Input: nums = [2,7,9,3,1] Output: 12 Explanation: Rob house 1 (money = 2), rob house 3 (money = 9) and rob house 5 (money = 1). Total amount you can rob = 2 + 9 + 1 = 12.

Steps

  1. Base Cases: If the input array is empty, return 0. If the array has only one house, return the amount of money in that house.

  2. Dynamic Programming: We use dynamic programming to solve this problem. We create a DP array dp of the same size as the input array nums. dp[i] represents the maximum amount of money that can be robbed up to house i (inclusive).

  3. Iteration: We iterate through the nums array. For each house i:

    • If i is 0, dp[i] is simply the amount of money in house 0.
    • If i is 1, dp[i] is the maximum of the amount of money in house 0 or house 1.
    • For i > 1, dp[i] is the maximum of:
      • Robbing house i and adding the maximum amount robbed up to house i-2 (dp[i-2] + nums[i]).
      • Not robbing house i and taking the maximum amount robbed up to house i-1 (dp[i-1]).

  4. Return Value: The maximum amount of money that can be robbed is the last element of the dp array, dp[nums.length - 1].

Explanation

The dynamic programming approach cleverly avoids adjacent house robberies. By considering the maximum robbery amount up to the previous house (dp[i-1]) and the maximum robbery amount up to two houses before (dp[i-2] + nums[i]), we ensure that we never rob adjacent houses.
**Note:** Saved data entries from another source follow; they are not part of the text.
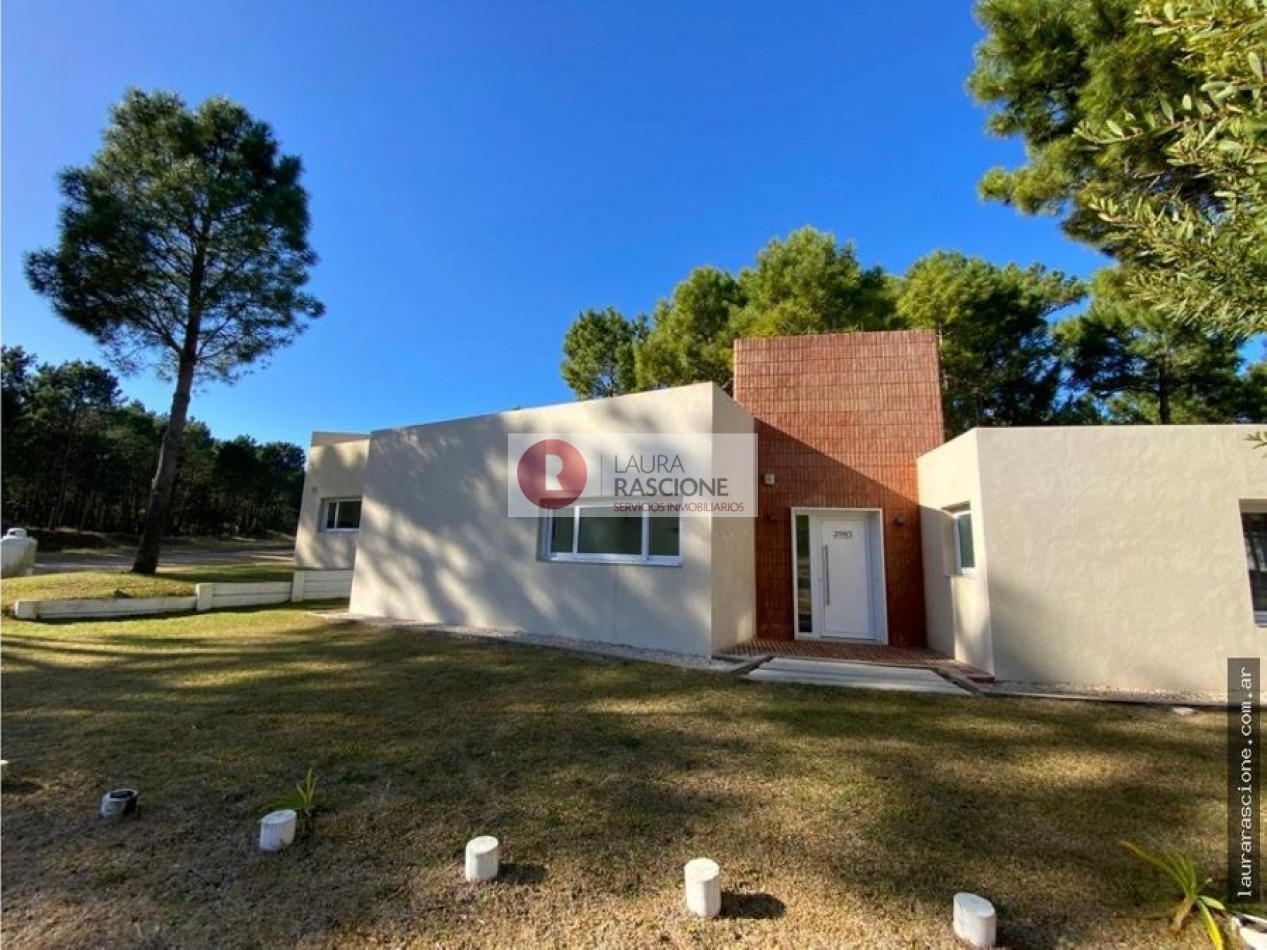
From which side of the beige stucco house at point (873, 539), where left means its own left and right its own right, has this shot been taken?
front

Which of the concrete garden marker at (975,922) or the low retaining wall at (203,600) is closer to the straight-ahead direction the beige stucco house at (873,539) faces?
the concrete garden marker

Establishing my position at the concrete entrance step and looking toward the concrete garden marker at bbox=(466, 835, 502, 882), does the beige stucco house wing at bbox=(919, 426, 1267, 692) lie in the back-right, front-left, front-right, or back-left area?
back-left

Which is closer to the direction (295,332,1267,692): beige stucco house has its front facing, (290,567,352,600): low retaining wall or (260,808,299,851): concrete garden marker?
the concrete garden marker

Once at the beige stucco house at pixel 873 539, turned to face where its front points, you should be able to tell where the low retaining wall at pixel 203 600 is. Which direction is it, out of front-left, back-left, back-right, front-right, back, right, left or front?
right

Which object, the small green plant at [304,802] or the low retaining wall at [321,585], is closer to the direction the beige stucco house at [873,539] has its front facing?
the small green plant

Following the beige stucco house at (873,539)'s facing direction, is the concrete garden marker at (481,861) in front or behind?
in front

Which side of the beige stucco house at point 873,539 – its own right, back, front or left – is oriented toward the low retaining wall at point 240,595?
right

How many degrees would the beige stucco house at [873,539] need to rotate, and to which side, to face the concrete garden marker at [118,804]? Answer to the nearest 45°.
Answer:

The choice between these two options at each house guarantees that we find the optimal solution.

Code

function rob(nums: number[]): number {
    const n = nums.length;
    if (n === 0) return 0;
    if (n === 1) return nums[0];

    const dp: number[] = new Array(n);
    dp[0] = nums[0];
    dp[1] = Math.max(nums[0], nums[1]);

    for (let i = 2; i < n; i++) {
        dp[i] = Math.max(dp[i - 1], dp[i - 2] + nums[i]);
    }

    return dp[n - 1];
}

Complexity

  • Time Complexity: O(n), where n is the number of houses. We iterate through the nums array once.
  • Space Complexity: O(n), where n is the number of houses. We use a DP array of size n. This could be optimized to O(1) by only keeping track of the last two DP values.